Former Bengaluru FC winger dons white coat to take on coronavirus in Spain

Toni Dovale was part of Bengaluru FC which won the 2018 Hero Super Cup beating East Bengal in the final

Update: 2020-03-28 05:29 GMT
Thai football league's Navy FC player Toni Dovale outside his family's pharmacy in Coruna, northwestern Spain.

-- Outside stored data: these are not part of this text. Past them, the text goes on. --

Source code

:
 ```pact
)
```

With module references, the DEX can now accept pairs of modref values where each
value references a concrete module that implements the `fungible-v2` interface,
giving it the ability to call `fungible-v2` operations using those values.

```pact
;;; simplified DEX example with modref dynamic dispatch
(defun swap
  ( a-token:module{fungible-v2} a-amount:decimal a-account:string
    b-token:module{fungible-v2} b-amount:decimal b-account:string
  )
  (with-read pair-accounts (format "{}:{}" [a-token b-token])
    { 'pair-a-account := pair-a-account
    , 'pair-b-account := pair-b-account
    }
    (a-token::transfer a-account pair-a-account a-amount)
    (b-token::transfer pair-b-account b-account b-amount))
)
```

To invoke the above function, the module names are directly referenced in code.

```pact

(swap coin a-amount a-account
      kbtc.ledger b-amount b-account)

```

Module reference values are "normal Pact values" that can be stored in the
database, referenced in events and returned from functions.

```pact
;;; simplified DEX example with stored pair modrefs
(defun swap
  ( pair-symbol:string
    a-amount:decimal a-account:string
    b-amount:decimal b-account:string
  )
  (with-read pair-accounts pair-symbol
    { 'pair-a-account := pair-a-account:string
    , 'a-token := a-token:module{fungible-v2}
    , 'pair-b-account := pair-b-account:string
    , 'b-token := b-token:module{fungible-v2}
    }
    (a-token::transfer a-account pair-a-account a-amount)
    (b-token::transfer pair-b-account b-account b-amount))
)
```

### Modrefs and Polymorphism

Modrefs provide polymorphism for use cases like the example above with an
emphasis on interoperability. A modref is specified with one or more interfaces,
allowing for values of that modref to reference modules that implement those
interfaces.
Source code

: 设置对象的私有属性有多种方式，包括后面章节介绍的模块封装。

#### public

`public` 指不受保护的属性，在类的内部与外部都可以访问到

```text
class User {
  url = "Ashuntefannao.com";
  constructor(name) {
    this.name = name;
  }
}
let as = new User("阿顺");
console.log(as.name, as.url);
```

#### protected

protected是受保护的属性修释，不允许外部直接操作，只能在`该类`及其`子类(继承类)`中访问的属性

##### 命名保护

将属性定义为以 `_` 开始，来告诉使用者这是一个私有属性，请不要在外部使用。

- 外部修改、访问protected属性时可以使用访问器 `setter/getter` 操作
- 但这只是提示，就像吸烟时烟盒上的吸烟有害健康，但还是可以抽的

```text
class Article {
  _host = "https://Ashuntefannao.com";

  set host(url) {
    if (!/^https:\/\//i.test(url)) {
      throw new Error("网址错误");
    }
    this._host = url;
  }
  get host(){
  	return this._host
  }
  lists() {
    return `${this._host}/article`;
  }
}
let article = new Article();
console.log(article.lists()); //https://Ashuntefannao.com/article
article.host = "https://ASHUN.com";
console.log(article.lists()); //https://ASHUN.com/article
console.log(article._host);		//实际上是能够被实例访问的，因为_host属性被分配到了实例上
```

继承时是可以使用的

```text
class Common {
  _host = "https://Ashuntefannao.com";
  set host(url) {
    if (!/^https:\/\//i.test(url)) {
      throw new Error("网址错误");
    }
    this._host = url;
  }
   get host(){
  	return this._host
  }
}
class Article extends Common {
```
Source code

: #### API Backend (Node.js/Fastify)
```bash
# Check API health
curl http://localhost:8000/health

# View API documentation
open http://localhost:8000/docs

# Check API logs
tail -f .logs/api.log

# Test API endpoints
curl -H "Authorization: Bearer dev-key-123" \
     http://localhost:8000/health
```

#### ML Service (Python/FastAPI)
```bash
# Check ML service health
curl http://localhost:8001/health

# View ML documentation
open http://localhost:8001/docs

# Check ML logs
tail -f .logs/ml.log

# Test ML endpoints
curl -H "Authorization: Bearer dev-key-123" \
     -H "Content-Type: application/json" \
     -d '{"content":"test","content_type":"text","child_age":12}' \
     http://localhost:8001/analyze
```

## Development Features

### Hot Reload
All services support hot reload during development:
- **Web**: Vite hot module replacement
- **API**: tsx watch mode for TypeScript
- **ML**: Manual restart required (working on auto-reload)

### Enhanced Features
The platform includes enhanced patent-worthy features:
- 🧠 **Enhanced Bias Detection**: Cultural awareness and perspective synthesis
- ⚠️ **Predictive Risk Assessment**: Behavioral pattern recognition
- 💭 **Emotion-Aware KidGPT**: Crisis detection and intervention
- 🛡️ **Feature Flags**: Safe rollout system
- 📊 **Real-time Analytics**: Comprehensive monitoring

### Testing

The globetrotting Toni Dovale played for Bengaluru FC in Hero Super Leage in 2018. AFP Photo

Corunna: Journeyman footballer Toni Dovale put his football boots to one side and slipped into a pharmacist's white coat in the front line struggle against coronavirus in Spain.

The 29-year-old pharmacy graduate and former top-level sportsman had been playing football for a Thai club, but was visiting his family in Spain when the Covid19 pandemic took hold.

Dovale has played football for Spanish top flight clubs Leganes and Rayo Vallecano, Sporting Kansas City in the United States and also Bengaluru in the Indian Super League before moving to Thailand.

Dovale played for Albert Roca-coached and Sunil-Chhetri-led Bengaluru FC and played a part in setting up his skipper's goal in a crucial game against NEROCA FC.

So he decided to pitch in his 'grain of sand' against the virus using the studies which he had yet to put into practice due to his passion for football.

"I really was packing my bags to go back when things got complicated," Dovale told AFP.

Travel restrictions trapped Dovale in his native La Coruna in the Atlantic coast region of Galicia, where he started his football career with nearby Celta Vigo.

Although Dovale also completed his university studies in pharmacy four years ago, he had never actually worked in the field.

Now with the world of sport in limbo the footballer realised the time was ripe to use his studies to help his homeland.

"I was playing in Asia then; pharmacy is different there and I was never in Spain long enough to work," he says, "With football stopped and travel banned I said to myself 'get some practical experience and do your bit'."

"Right now I'm the same as everyone else in that I train at home jumping over the furniture," he jokes.

"I start at 7am and I use whatever I can including bottles of water and stuff like that. Then I go downstairs to the pharmacy.

"I hope this is over as soon as possible and that I can go back to playing football again.